Another question came up was whether Blue Jay populations are affected by Gray Squirrel population levels. This question resulted from the number of hours it took to capture the Blue Jays before each year’s study period. Over the three years of the study, the number of hours it took to capture the Blue Jays increased exponentially each year as the number of Gray Squirrels near the capture sites increased. Blue Jays and Gray Squirrels do compete for some foods, including mast like acorns. It is possible that Gray Squirrels out-compete Blue Jays for important food resources. Other studies have also noted that during periods of higher squirrel densities, squirrels can be important nest predators on many bird species, including Blue Jays.

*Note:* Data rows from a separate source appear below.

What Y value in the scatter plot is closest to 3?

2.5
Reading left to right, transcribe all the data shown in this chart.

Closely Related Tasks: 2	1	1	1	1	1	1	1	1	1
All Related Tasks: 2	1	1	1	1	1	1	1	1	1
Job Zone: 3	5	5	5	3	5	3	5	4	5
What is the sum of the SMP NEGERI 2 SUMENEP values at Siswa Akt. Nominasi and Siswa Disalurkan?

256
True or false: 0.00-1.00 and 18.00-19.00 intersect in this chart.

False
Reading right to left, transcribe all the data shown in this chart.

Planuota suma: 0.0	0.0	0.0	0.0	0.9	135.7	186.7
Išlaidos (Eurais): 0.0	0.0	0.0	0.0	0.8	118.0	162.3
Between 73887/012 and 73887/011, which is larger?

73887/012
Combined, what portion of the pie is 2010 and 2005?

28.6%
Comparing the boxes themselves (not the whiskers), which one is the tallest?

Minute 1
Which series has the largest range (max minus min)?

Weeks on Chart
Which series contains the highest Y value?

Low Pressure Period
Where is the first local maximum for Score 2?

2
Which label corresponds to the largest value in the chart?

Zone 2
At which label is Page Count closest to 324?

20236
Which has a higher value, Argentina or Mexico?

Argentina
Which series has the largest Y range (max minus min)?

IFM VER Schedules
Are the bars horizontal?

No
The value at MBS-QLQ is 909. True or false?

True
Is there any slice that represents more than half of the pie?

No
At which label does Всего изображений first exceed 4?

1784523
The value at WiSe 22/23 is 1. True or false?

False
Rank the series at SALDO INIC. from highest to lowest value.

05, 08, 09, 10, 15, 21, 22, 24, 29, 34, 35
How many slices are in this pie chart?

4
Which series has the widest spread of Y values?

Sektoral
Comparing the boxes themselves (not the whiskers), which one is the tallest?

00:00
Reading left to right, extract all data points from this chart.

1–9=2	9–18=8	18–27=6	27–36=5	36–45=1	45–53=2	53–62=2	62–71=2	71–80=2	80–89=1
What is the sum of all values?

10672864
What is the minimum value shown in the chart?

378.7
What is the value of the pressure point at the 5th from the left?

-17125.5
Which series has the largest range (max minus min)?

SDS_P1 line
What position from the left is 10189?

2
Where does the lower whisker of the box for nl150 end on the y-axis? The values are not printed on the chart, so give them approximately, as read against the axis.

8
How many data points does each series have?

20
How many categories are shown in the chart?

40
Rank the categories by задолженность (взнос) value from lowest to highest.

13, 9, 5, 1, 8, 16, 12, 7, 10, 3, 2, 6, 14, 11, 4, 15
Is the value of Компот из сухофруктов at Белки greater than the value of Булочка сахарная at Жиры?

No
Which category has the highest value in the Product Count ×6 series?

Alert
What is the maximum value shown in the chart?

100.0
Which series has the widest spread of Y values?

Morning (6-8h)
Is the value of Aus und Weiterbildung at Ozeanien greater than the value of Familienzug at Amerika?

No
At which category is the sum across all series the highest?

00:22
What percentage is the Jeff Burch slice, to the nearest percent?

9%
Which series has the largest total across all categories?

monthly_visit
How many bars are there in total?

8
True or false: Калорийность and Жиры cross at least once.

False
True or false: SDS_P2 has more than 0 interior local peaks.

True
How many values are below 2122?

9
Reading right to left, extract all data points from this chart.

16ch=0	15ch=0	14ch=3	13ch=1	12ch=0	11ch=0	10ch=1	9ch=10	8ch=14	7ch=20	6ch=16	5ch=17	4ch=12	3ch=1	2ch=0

Clearly, there is no limit to the number of questions that can be pondered when we consider the complexity of the natural world. For my part, I want to thank the Science Center for allowing me to try to answer one small question that I had often wondered about. I also want to thank the terrific volunteers who gave so many hours to the project. Without their help, I could never have pursued the answers to my question.